Wednesday, January 14, 2009

Mail Order Catalog Brilliance

Johnson and Smith Company, 1940's
(Please, click for big. You will not regret it)

The Morning News features an interview with Robin Cherry - author of a new book on mail order catalogs. The accompanying slide show includes some stand out pages featuring His and Hers Blimps (Neiman Marcus, naturally) and a $98 Pong set from Sears.

Sears, 1900

Over the years of garage saling, I have assembled a collection of about 15 Sears and Montgomery Wards catalogs with the earliest being an impressive Sears summer book from 1932. Hoarded by set decorators and costume designers, these old catalogs have a retail eBay value that is more than you might think as they are invaluable resources for establishing a cohesive look for a specific time period. If you are set dressing a 1972 kitchen, what pancake flipper would mom hit Jimmy with? Would the appliances be harvest gold? Would the kitchen table be cracked ice Formica or white and brown with sparklies?

While it is knee slappingly funny to gawk at the shag bathroom sets of the 1970's, the richest bounty lies in the early catalogs from a time that the Sears catalog really meant something. Before the interstate highway system and the internets tube system, the Sears catalog was a profoundly important and optimistic source. It was a catalog of empowerment. One day, you are Joe Nobody, without a fiddle or an egg for breakfast. Weeks pass and it must have seemed like a miracle when that new fiddle, kerosene-fired incubator and carefully wrapped fertile eggs arrived in the mail. A community event, I suspect.

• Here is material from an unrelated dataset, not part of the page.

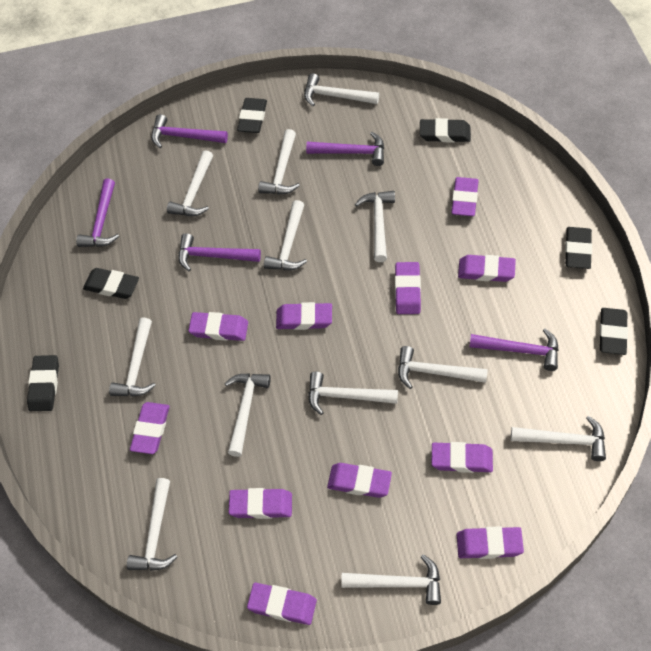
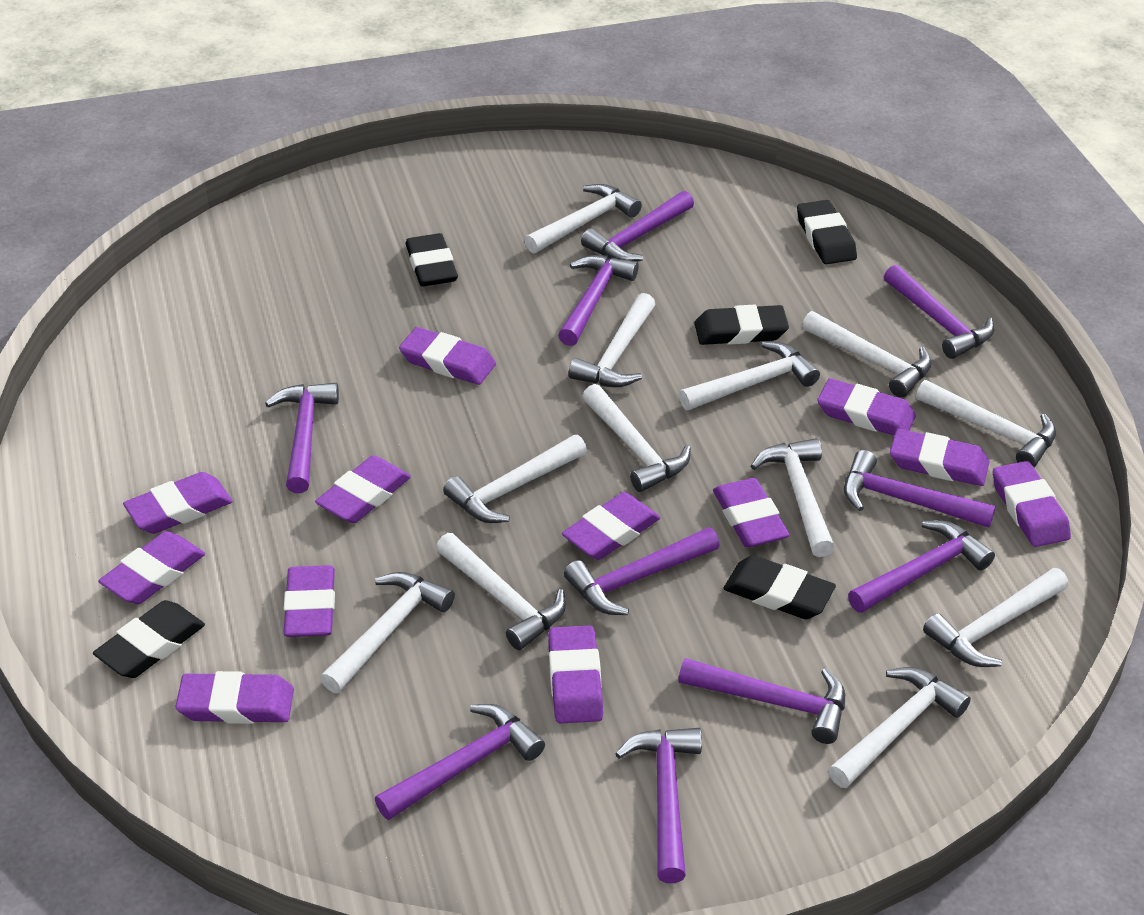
black eraser: [27,355,59,411] [83,268,139,299] [237,98,267,133] [420,118,471,142] [565,227,592,269] [599,308,628,355] = 6 -> [93,600,205,678] [405,233,458,287] [695,305,789,345] [723,555,836,619] [797,200,857,264] = 5
purple eraser: [130,402,170,454] [188,312,248,341] [229,488,292,519] [247,583,317,625] [276,302,332,330] [327,463,392,498] [395,262,421,314] [432,442,493,473] [451,177,479,216] [457,526,524,559] [458,255,516,282] = 11 -> [98,531,205,604] [123,472,233,534] [175,671,294,724] [284,565,335,637] [315,455,411,523] [399,327,496,385] [548,626,603,724] [562,492,660,560] [713,478,790,547] [817,378,916,436] [890,429,989,486] [993,461,1071,547] = 12
purple hammer: [76,179,119,247] [151,114,228,148] [179,233,261,271] [306,132,384,166] [469,329,559,371] = 5 -> [265,383,339,493] [375,704,545,820] [558,255,639,346] [564,527,720,615] [581,191,694,261] [615,728,702,883] [678,658,845,744] [844,450,996,528] [848,520,995,613] [884,265,994,359] = 10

Having used inflation calculators, I have compared the 1932 prices of everything from screen door hinges to chore jackets. Selvedge denim dungarees from North Carolina mills were the equivalent of $25, while bicycles were terribly expensive. Of course, the world changed. Labor, materials and container shipping have shifted business so radically that it is a testament to Sears that the doors are still open.

Sears is struggling, no doubt about that. Squeezed to the middle, as they say. The low end has been stolen by Old Navy and WalMart. What if they repositioned themselves towards quality? Not a change across the board - they can still sell Dockers from Honduras. But what if they reintroduced the legendary Hercules brand and sold a pair of $75 selvedge denim, narrow loom dungarees that wore like iron?

How many songs were written on Sears guitars? How many babies laid in mail order cribs? How many loved ones were buried in their coffins? How many birthday parties were enjoyed and fevers endured in the Sears mail order homes? Will any company ever matter as much as Sears did?